9_Rasa Sesak

51 5 17
                                    

Aurora tiba di rumahnya setelah selesai mentraktir teman temannya. Ia menatap sebuah bangunan megah yang mungkin orang akan menatapnya dengan iri.

Namun tidak bagi Aurora yang tengah berdiri menatap bangunan ini. Tatapannya menyiratkan bahwa ada sebuah luka yang menganga di hatinya yang mungkin tidak bisa sembuh seutuhnya.

Namun apa boleh buat takdir mengatakan bahwa ia harus kuat. Hingga tanpa sadar benteng yang ia tumbuhkan membuat orang yang dulu mengenalnya sekarang menatapnya berbeda.

Tidak terasa setetes air mata menetes mengalir di pipinya. Aurora yang sadar langsung mengusapnya dengan kasar dia tidak mau dianggap lemah hanya sahabatnya itu yang tau bagaimana lemahnya Aurora.

Walaupun disembunyikannya tetap saja Satya pasti akan mengetahuinya. Satya selalu memantau keadaanya dan selalu melindunginya disaat terpuruk.

Lelaki itu sangat peka tentang perasaannya dialah orang yang memotivasi agar Aurora tetap bertahan hidup walaupun tidak sepenuhnya karena dia tapi setidaknya Satya akan bisa dijadikan untuk tempat keluh kesahnya.

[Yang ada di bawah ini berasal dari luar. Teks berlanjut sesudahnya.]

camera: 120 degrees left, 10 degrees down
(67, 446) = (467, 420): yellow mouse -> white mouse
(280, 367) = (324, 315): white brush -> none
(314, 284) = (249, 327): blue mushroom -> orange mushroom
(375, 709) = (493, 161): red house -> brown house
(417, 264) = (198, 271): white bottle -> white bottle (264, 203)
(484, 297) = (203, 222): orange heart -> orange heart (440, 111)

Mungkin jika tidak ada Satya Aurora bisa saja memilih untuk meninggalkan dunia ini.

Mendesah pelan, Aurora melangkahkan kakinya memasuki rumah yang terlihat kosong dan hanya ada pembantu yang mengurus rumah mewah ini.

Wanita yang mungkin umurnya setengah abad itu menghampiri sang majikan. Sejak dulu ia sangat menyayangi majikannya ini dialah menjadi saksi bagaimana tersiksanya sang majikan.

"Non, non kenapa baru pulang" ucap Bi Yani dengan senyuman.
"Tadi mau traktir Lazaro bi, jadi pulangnya telat masih untung kan Rora pulang ke rumah ini" jawab Aurora.

Bi Yani yang mendengarnya sungguh sesak. Dia berpikir kenapa majikannya itu bisa memilih tetap bertahan di rumah yang membuatnya penuh luka dan Bi Yani selalu ingin agar majikannya itu lebih baik tidak tinggal disini yang selalu membuatnya tersiksa.

Bukan bermaksud untuk tidak membiarkan Aurora tinggal di rumah ini hanya saja setiap kali Aurora disini luka di tubuhnya pasti selalu bertambah jika tidak fisik maka batinnya yang malah terluka.

"Non, ini bawa bekal di kamar jangan sampai non kenapa napa lagi sudah cukup kemarin non dipukul gitu bibi jadi ngeri" ucap Bi Yani.

"Ga apa apa bibi, Aurora kan kuat mana mungkin kayak gitu aja udah nangis" ucap Aurora tegar namun kenyataannya hatinya berteriak. Dia ingin menangis sejadi jadinya namun apa boleh buat menangis saja tidak ada gunanya.

"Yaudah non ganti baju habistu istirahat, perlu bibi bawa makanannya mumpung gak ada tuan dan nyonya mereka lagi mengantar non Dysya ke rumah sakit sedangkan den Endy lagi ada kerja kelompok" ucap Bi Yani.

"Gak usah bi, Aurora gak mau kalo bibi kena marah papa. Aurora udah makan tadi bareng sama Lazaro"

"Tapi nanti malem pasti non laper"

"Kan bisa beli makanan nanti Aurora keluar cari makan aja kalo laper" ucap Aurora lalu berjalan menuju kamarnya.

Berbohong, bohong itu sungguh melelahkan bagaimana ia mengatakan sudah makan kalau kenyataannya ia di cafe hanya mengistirahatkan tubuhnya dengan tenang dan nyaman.

Aurora menutup pintu kamarnya dan tidak lupa untuk menguncinya. Lalu berjalan menuju lemari pakaian mengambil pakaian yang nyaman dan segera mandi untuk menyegarkan tubuhnya yang seakan akan kaku.

Setelah merasa lebih baik Aurora berjalan menuju ke arah balkon kamarnya. Hari telah menunjukan bahwa sang surya sudah berganti oleh rembulan yang bersinar diatas sana. Aurora hanya menatapnya dengan sendu namun senyuman yang tak pernah pudar.